Pude ver que ella estaba ganando; él no podía negar nada a su encantadora hija. Resignado, asintió con la cabeza y ambos echaron a andar hacia la casa. Pocos minutos después se abría la puerta y allí estaba Mellyora, con esa sonrisa de triunfo.
El reverendo Charles se acercó a mí y, con esa voz que utilizaba en el pulpito, dijo:
—Así que vienes a trabajar con nosotros, Kerensa. Espero que seas feliz aquí.
CAPÍTULO 02
Pronto empecé a comprender qué gran oportunidad me había brindado Mellyora, y aunque más tarde me iban a suceder cosas extrañas, ese primer año en el rectorado me pareció, mientras lo viví, el período más excitante de mi vida. Supongo que esto se debió a que fue entonces cuando llegué a comprender que podía empezar a elevarme a otro mundo.
Mellyora era mi oportunidad. Entendí que yo la atraía tal como ella a mí. Había descubierto en mí ese enorme anhelo de escapar de un entorno que odiaba, y eso la fascinaba.
Naturalmente, yo tenía algunos enemigos en la casa.
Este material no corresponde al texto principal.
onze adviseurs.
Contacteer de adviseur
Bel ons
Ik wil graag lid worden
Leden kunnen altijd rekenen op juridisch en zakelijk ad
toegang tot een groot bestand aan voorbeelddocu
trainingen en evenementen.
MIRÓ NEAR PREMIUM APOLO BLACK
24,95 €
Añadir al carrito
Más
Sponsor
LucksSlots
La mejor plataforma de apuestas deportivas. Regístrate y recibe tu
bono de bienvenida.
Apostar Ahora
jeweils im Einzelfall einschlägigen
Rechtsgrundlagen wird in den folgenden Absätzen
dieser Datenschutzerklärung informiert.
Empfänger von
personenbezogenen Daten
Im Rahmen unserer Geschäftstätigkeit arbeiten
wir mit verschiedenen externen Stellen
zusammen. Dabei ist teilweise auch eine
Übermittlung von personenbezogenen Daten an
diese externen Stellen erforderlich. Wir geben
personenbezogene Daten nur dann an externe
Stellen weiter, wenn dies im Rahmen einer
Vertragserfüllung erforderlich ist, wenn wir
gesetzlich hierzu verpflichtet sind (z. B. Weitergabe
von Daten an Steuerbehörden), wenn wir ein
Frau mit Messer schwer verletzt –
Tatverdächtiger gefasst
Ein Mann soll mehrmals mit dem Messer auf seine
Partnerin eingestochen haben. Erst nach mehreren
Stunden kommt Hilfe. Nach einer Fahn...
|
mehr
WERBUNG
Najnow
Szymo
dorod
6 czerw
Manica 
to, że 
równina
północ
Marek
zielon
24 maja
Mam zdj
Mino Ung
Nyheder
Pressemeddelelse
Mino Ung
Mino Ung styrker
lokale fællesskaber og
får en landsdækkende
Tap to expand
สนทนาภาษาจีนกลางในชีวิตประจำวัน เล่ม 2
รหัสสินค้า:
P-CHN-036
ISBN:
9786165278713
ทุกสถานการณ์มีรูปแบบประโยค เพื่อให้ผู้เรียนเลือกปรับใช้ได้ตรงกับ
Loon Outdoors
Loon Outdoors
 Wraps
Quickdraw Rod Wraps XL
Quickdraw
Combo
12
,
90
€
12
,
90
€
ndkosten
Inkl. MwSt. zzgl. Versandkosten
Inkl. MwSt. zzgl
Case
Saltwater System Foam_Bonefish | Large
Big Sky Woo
De ellos, la más formidable era la señora Kellow. Muy estirada, hija también de un párroco, estaba constantemente parapetada en su dignidad, ansiosa por demostrar que solamente la mala suerte la había obligado a ganarse la vida. Tenía afecto por Mellyora, pero era una mujer ambiciosa, y yo, que poseía dicha cualidad en exceso, era rápida para observarla en otros. Igual que yo, ella estaba insatisfecha con su suerte y se proponía mejorarla. Estaba además la señora Yeo, cocinera y ama de llaves, que se consideraba la jefa del personal, incluyendo a la señora Kellow. Entre estas dos había una contienda que me beneficiaba, pues aunque la señora Yeo no lograba entender, según decía, por qué se me había llevado a esa casa, no me tenía tanta inquina como la señora Kellow, y a veces era propensa a ponerse de mi lado simplemente porque hacerlo era estar contra la señora Kellow. Estaban el palafrenero, Tom Belter, y el caballerizo, Billy Toms; se inclinaban a verme de modo más favorable, pero yo no quise saber nada de las familiaridades que ellos se tomaban con Kit y Bess, las criadas, cosa que pronto puse en claro; aun así, no me guardaban rencor y se inclinaban a respetarme por ello. Kit y Bess me miraban con respetuoso temor; esto se debía a que yo era la nieta de abuelita Be; a veces me hacían preguntas sobre abuelita; querían su consejo acerca de sus amoríos, o alguna hierba que les mejorase el cutis. Yo pude ayudarlas, lo cual hizo más cómoda la vida para mí, porque a cambio ellas solían cumplir alguna de las tareas que se me habían asignado.